Auch diesen Wunsch ließen die Hohen zu. Generell war es sehr positiv, wenn Bobby etwas zwischen seine Zähne bekommen konnte. Ein Privileg, dass den anderen so verwehrt blieb. Jedoch hatte er die letzten Wochen immer mehr zu essen bekommen als die anderen. Er hatte schon etwas angesetzt. Seines erachtens ging es ihm sogar zu gut. Irgendetwas stimmte nicht. Aber er durfte sich jetzt nichts anmerken lassen. Einfach weiterlächeln. Den Schein wahren. Und da wurde ihm auch schon sein Essen vorgesetzt. Eine Karotte. Als ob er in seinem Leben nichts anderes essen würde. Karotten gab es gefühlt jeden Tag. Aber wenn Timmi Spaß daran hatte Bobby mit Karotten zu füttern, dann musste es wohl so sein. Dazu gab es Wasser. Wie immer keine sehr nahrhafte Mahlzeit, aber er sollte zufrieden sein. Bisher hatte er alles heil überstanden. Weiterlächeln. Dran bleiben.
Eine tiefere Stimme ertönte. Es war eines der
zwei hohen Tiere: "Jetzt ist aber so langsam wieder genug Timmi. Setze ihn wieder in den Käfig."
Ja. Das war es, was er hören wollte. Wieder aus der Gefahrenzone hinaus. Zurück zu den anderen.
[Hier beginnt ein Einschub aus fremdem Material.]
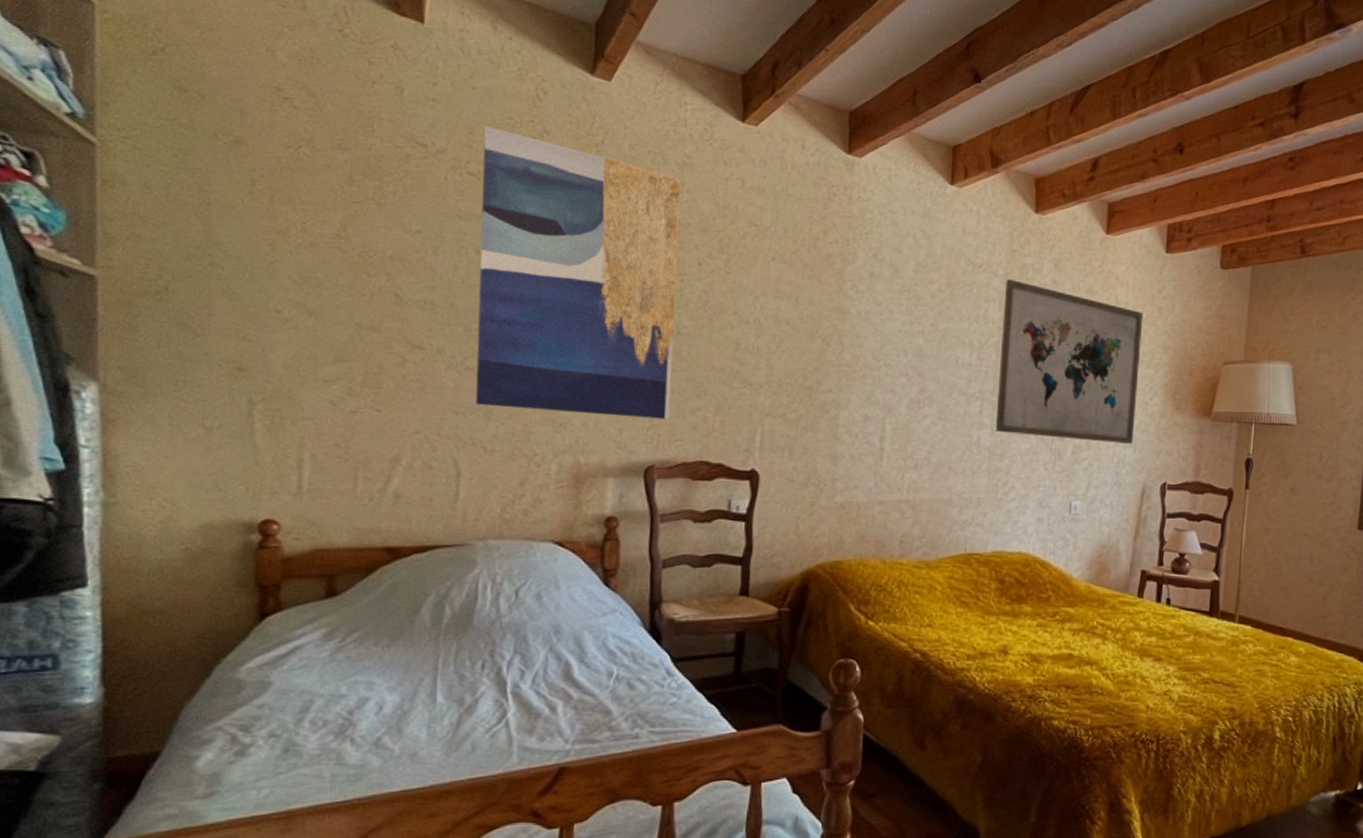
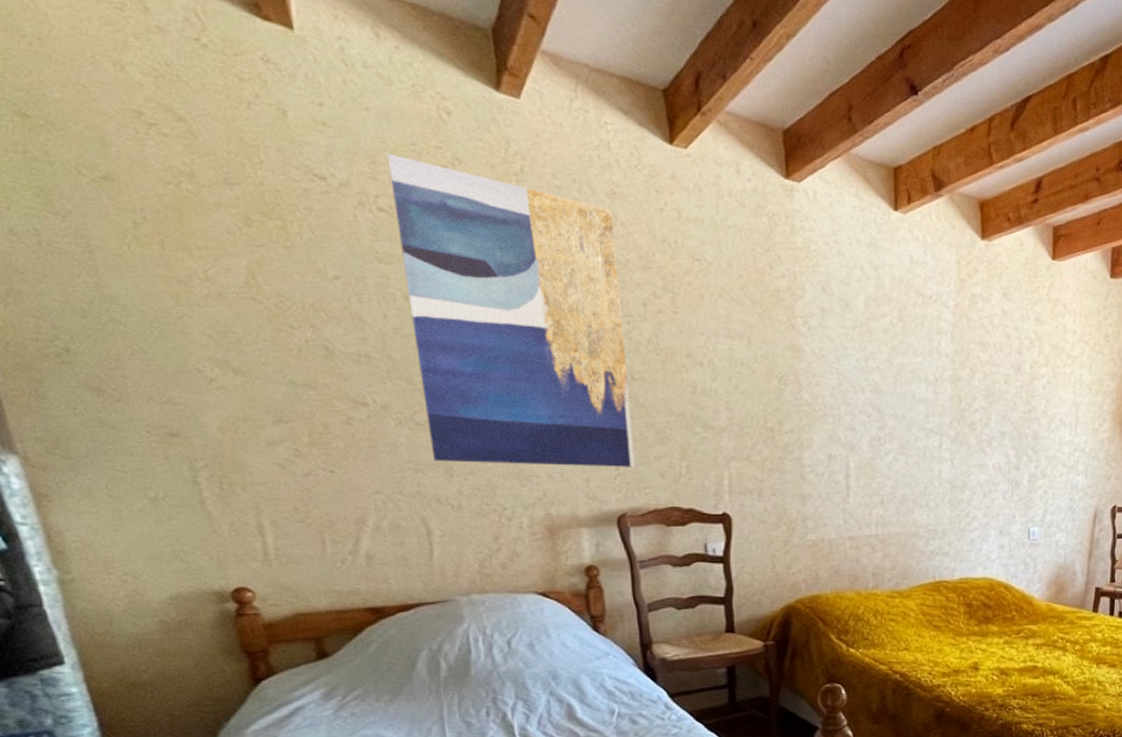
wall art: present [995,279,1144,444] -> none [954,310,1091,471]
Die würden zum Teil neidisch sein, aber sie wussten ja nicht, was für eine Qual es war dem Aufseher zu gefallen. Wie nah am Tod er immer wieder war. Auch wenn es besseres Essen gab, der Preis könnte ein hoher sein.
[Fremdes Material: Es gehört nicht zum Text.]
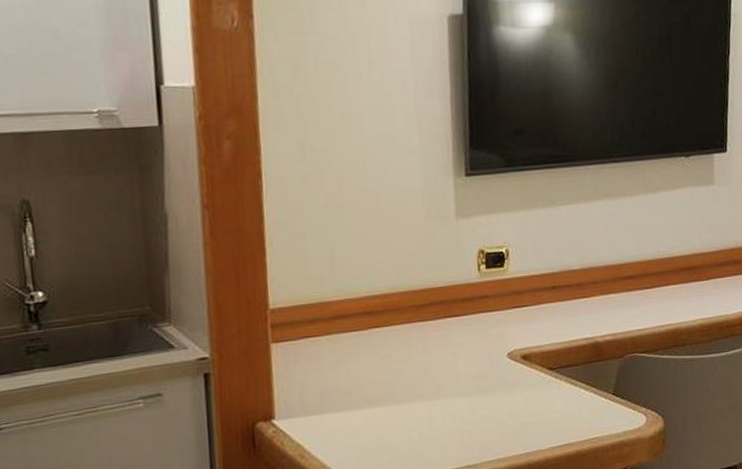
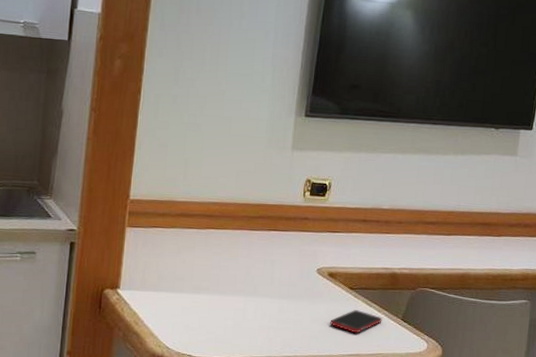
cell phone: none [532,392,591,420] -> present [330,310,382,334]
"Ich will ihn wieder rein setzen."
Timmis große Pranken kamen näher und näher. Schließlich umschlossen sie Bobbys Taille und hoben ihn in die Luft. Bobby musste sich anstrengen weiter zu lächeln. Er erschlaffte in den Händen, so konnte er ja doch nichts ausrichten. Und wie so oft hoffte er auf eine sanfte Landung, die nur selten kam. So hatte Bobby auch dieses Mal den Boden noch nicht ganz erreicht und Timmi ließ schon wieder los. Er konnte von Glück reden, dass seine Pfoten
ein weiches Fell hatten.
Neben sich saß Eddy. So wurde er zumindest von den Hohen genannt. Er schien unglücklich zu sein. Bobby stupste ihn an und zeigte sein eigenes Lächeln um ihm anzuzeigen, dass er es ihm nachmachen sollte. Eddy tat es aber nicht. Wie versteinert zog er eine Grimasse und brachte kein Lächeln zustande. Das entdeckten nun auch die ganz Hohen.
"Der sieht aber nicht gut aus, was meinst du, Karl?"
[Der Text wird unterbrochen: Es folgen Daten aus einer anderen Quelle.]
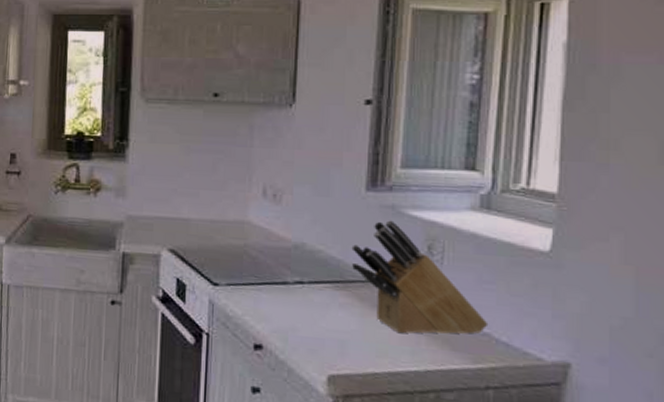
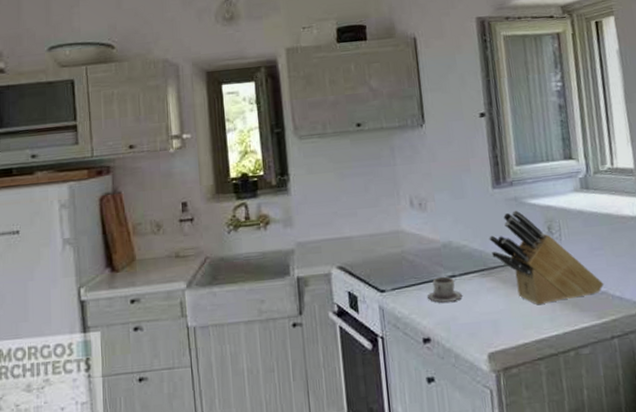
cup: none [267,281,309,311] -> present [428,277,463,303]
"Ja Elly, du hast Recht. Ich glaube, uns bleibt hier keine andere Wahl."
"Aber pass auf, dass Timmi das nicht sieht."
"Bei so vielen Hasen wird einer nicht auffallen. Außerdem spielt er doch die ganze Zeit mit Bobby. Da wird es nicht auffallen, wenn Eddy fehlt."
"Du hast Recht. Wer hatte sich zuletzt für einen gemeldet?"
Das Gespräch der zwei Hohen ging noch eine
Weile weiter. Bobby wusste nur eines: Eddy würde er nie wieder sehen. Er hatte aufgehört zu Lächeln und seine Maske fallen lassen. Das war sein Verhängnis.